Layoffs in October nearly tripled from a year ago, according to data from outplacement firm Challenger, Gray & Christmas. Year-to-date job cuts have now topped 1 million while hiring plans have fallen to their lowest point since 2011.
The report explicitly cites AI adoption as a key factor driving the cuts, alongside rising costs and softening consumer spending. This is more than a story about a slowing economy.
I discuss this report and its implications with Paul Roetzer, SmarterX and Marketing AI Institute founder and CEO, on Episode 179 of The Artificial Intelligence Show.
The trend of AI-related cuts is, unfortunately, a recurring topic. For leaders who have been tracking the space, the data confirms a tough reality.
"I really want to be optimistic here, but I've been pretty consistently saying I think there's going to be some short-term pain," says Roetzer.
That pain may just be beginning. Roetzer indicates there are more cuts coming that haven't been made public yet.
"There are some indicators that we're just sort of at the leading edge of this and it's, in a way, imminent that in the next three to six months, we're probably going to see some pretty significant cuts," he said.
Several major companies have already announced sweeping reductions, citing automation and restructuring.
UPS eliminated 34,000 operational roles, pointing to increased automation and productivity. Amazon, Target, and Paramount have also announced significant cuts. The Challenger report noted that AI was the second-most cited factor for cuts in October, responsible for over 31,000 layoffs.

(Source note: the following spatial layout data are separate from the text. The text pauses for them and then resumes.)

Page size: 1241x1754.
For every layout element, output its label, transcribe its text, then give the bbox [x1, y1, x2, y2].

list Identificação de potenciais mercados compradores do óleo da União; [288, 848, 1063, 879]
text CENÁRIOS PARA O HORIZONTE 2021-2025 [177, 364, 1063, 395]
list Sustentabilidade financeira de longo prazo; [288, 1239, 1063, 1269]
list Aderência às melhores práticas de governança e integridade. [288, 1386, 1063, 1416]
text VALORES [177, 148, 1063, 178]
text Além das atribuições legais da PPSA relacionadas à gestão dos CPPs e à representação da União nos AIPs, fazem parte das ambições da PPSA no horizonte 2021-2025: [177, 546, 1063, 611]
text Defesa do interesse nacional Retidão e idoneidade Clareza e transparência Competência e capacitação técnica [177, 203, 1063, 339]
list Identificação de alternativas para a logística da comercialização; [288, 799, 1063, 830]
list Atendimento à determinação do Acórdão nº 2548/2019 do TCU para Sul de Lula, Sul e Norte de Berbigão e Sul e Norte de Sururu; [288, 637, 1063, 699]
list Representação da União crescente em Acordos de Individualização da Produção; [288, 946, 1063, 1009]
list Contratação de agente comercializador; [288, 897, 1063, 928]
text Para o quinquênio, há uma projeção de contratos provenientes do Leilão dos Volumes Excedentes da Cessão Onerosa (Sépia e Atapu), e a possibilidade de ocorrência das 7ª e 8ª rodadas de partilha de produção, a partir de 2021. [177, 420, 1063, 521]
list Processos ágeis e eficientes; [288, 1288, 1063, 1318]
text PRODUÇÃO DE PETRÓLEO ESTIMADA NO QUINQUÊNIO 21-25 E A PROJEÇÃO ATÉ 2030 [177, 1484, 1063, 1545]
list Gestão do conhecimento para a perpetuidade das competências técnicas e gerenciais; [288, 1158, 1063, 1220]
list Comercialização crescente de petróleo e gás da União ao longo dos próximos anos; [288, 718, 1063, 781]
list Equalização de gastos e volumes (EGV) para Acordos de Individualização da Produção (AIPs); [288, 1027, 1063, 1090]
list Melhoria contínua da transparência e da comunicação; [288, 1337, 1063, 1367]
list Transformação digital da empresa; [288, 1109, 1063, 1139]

While some companies, including J.P. Morgan, have stated they will redeploy workers affected by AI, the data suggests finding new roles is getting harder for many.
In the near future, companies may become "a little bit more transparent about their connection to AI," Roetzer says.

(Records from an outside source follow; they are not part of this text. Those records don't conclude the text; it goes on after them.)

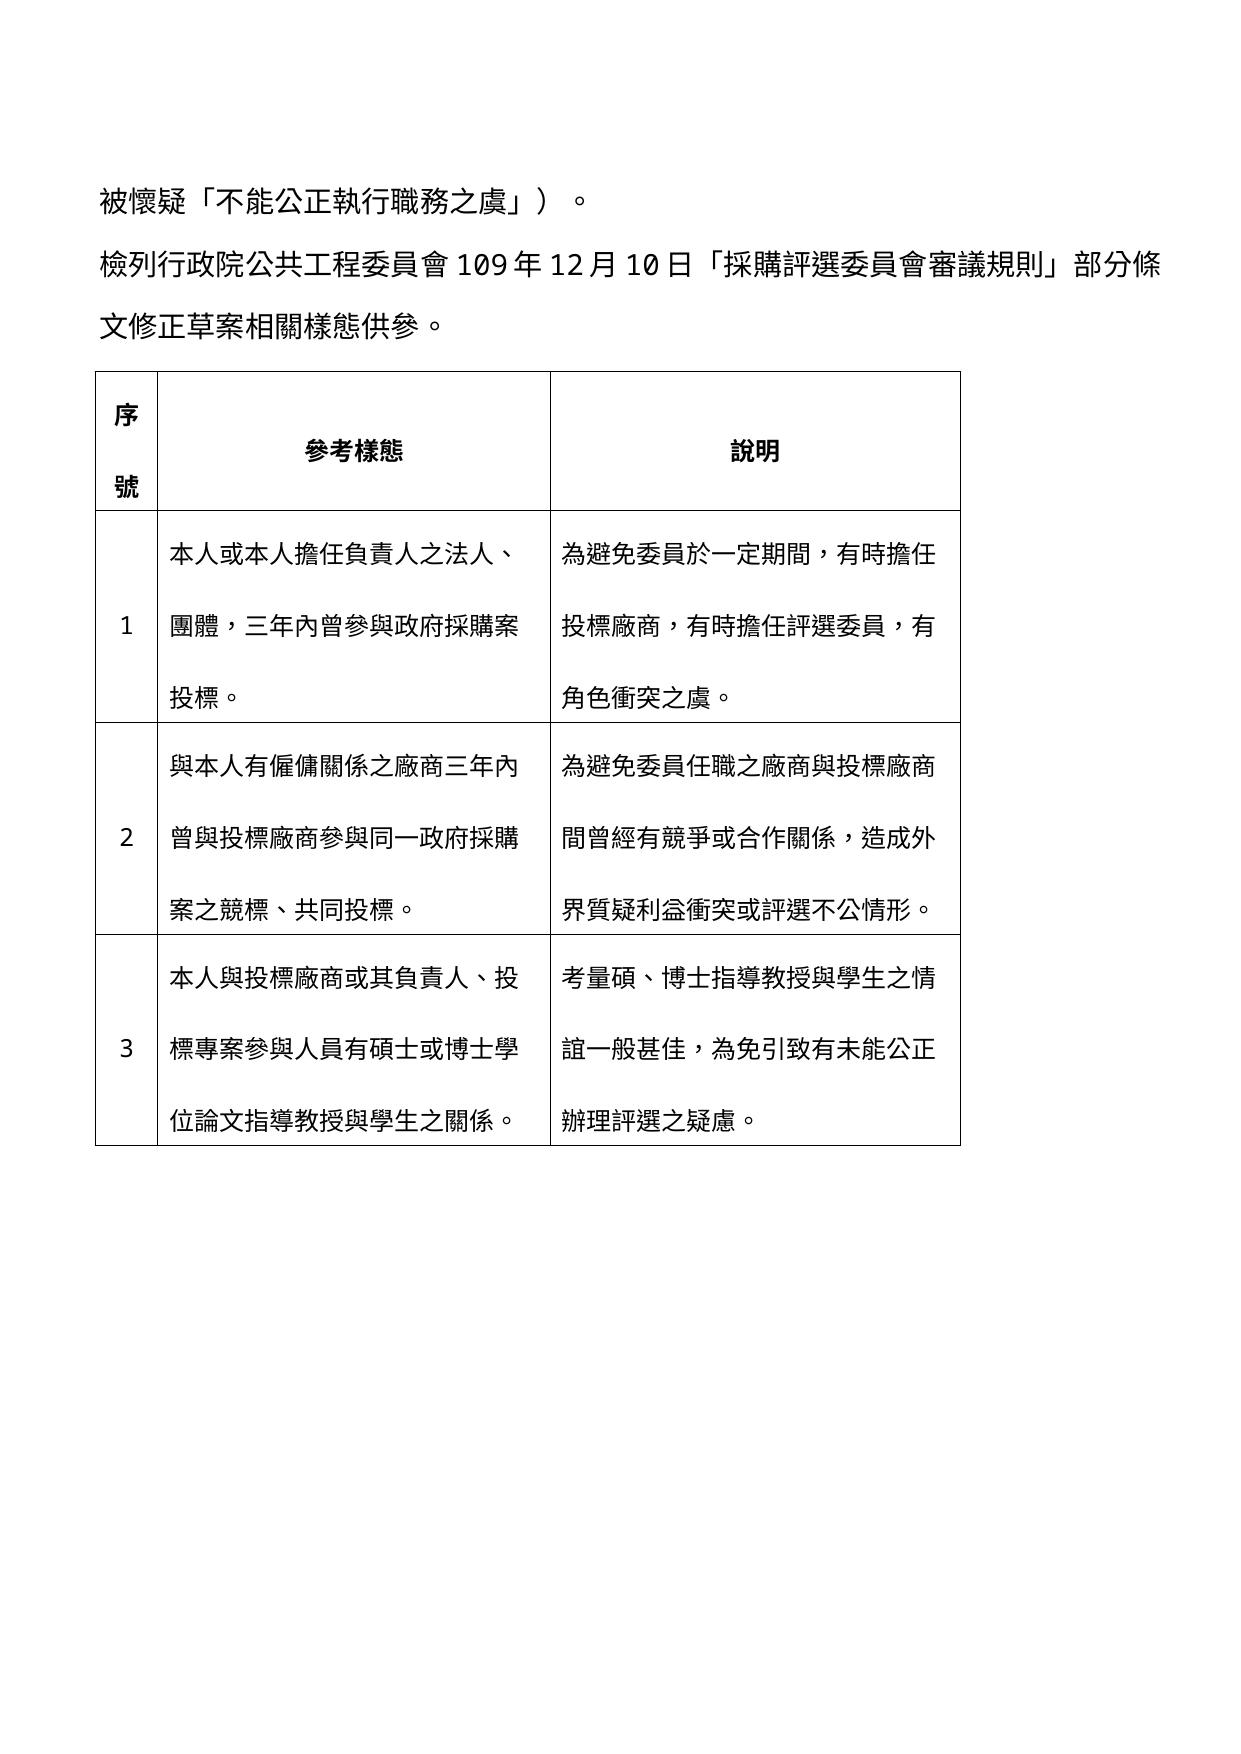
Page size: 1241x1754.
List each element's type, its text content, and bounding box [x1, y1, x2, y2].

table_cell 3 [96, 935, 157, 1145]
table_header 說明 [551, 372, 960, 510]
text 檢列行政院公共工程委員會109年12月10日「採購評選委員會審議規則」部分條文修正草案相關樣態供參。 [99, 221, 1162, 346]
table_cell 考量碩、博士指導教授與學生之情誼一般甚佳，為免引致有未能公正辦理評選之疑慮。 [551, 935, 960, 1145]
table_cell 1 [96, 511, 157, 722]
table_header 參考樣態 [158, 372, 550, 510]
table_cell 與本人有僱傭關係之廠商三年內曾與投標廠商參與同一政府採購案之競標、共同投標。 [158, 723, 550, 933]
table_header 序號 [96, 372, 157, 510]
text 被懷疑「不能公正執行職務之虞」）。 [99, 158, 1162, 221]
table_cell 為避免委員於一定期間，有時擔任投標廠商，有時擔任評選委員，有角色衝突之虞。 [551, 511, 960, 722]
table_cell 本人與投標廠商或其負責人、投標專案參與人員有碩士或博士學位論文指導教授與學生之關係。 [158, 935, 550, 1145]
table_cell 本人或本人擔任負責人之法人、團體，三年內曾參與政府採購案投標。 [158, 511, 550, 722]
table_cell 2 [96, 723, 157, 933]
table_cell 為避免委員任職之廠商與投標廠商間曾經有競爭或合作關係，造成外界質疑利益衝突或評選不公情形。 [551, 723, 960, 933]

The data makes it clear that ignoring the impact of AI on the workforce is no longer an option.
"We have to be realistic about this,” Roetzer said. “Ignoring it is not going to do anything," he says. "I think we're probably past the point where we can just deny that AI's going to have any impact on jobs in the economy."
The focus must now shift from denial to action and move quickly.
"We have to just be more proactive about this," Roetzer said.
While the long-term promise of AI includes innovation and job creation, the immediate data points in the other direction.
"I am anxiously awaiting the day when we can switch gears and start talking about the growth and innovation and jobs that are being created," says Roetzer.
He acknowledges that new roles are being created by AI, but they are "nowhere near at the level at which they're going to disappear."
The October jobs report serves as a clear signal: the era of AI-driven workforce disruption is no longer theoretical. It's happening.